7. Automated Testing

The UFS Weather Model repository on GitHub employs two types of automated testing:

  1. CI/CD (Continuous Integration/Continuous Development) testing on the cloud

  2. AutoRT on NOAA R&D platforms

Both are application level tests and utilize the regression testing framework discussed in Section 3.6.1.

7.1. CI/CD

The UFS Weather Model (WM) uses GitHub Actions (GHA), a GitHub-hosted continuous integration service, to perform CI/CD testing. Build jobs are done on GHA-provided virtual machines. Test jobs are performed on the Amazon Web Services (AWS) cloud platform using a number of EC2 instances. Builds and tests are carried out in a Docker container. The container includes a pre-installed version of the HPC-Stack, which includes all prerequisite libraries. Input data needed to run the tests are stored as a separate Docker container.

When a developer makes a pull request (PR) to the UFS WM repository, a code manager may add the run-ci label, which triggers the CI/CD workflow. The CI/CD workflow then executes the following steps:

  1. A check is performed to make sure the UFS Weather Model and its first level subcomponents are up to date with the top of the develop branch.
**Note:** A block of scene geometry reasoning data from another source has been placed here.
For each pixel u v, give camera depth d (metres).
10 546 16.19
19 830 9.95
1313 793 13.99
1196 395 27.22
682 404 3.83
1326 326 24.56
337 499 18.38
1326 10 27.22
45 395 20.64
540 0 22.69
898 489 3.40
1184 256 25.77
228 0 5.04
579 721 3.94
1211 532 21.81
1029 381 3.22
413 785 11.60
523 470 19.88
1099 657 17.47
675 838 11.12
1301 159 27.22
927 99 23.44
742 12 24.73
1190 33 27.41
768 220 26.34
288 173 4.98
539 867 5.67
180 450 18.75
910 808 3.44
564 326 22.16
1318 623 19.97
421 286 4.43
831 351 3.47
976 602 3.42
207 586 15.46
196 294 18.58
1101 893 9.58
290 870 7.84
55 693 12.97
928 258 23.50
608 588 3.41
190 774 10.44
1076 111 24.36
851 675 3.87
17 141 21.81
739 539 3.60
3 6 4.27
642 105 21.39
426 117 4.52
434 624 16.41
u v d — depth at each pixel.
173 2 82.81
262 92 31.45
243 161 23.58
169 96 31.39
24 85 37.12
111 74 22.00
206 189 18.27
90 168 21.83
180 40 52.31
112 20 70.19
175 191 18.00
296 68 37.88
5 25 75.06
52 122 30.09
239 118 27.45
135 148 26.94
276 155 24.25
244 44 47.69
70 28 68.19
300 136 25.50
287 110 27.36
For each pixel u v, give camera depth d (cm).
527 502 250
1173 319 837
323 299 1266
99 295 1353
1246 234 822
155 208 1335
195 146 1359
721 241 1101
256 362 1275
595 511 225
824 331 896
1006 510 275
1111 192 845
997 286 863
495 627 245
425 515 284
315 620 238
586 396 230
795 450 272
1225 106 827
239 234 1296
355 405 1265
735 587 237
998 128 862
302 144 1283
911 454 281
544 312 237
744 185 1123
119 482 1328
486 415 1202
  2. If the check is successful, build jobs are started on GHA-provided virtual machines by downloading the HPC-Stack Docker container stored in Docker Hub.

  3. Once all build jobs are successful, the created executable files are stored as artifacts in GHA.

  4. A number of AWS EC2 instances are started.

  5. Test jobs are started on AWS after downloading the HPC-Stack Docker container, the executable file from the build job, and the input-data Docker container.

  6. When all tests are complete, EC2 instances are stopped. Test results are reported on GitHub.

The GHA-related yaml scripts are located in the .github/workflows/ directory. build_test.yml is the main workflow file, and aux.yml is an auxiliary file responsible for (1) checking that the PR branch is up-to-date and (2) starting/stopping the EC2 instances.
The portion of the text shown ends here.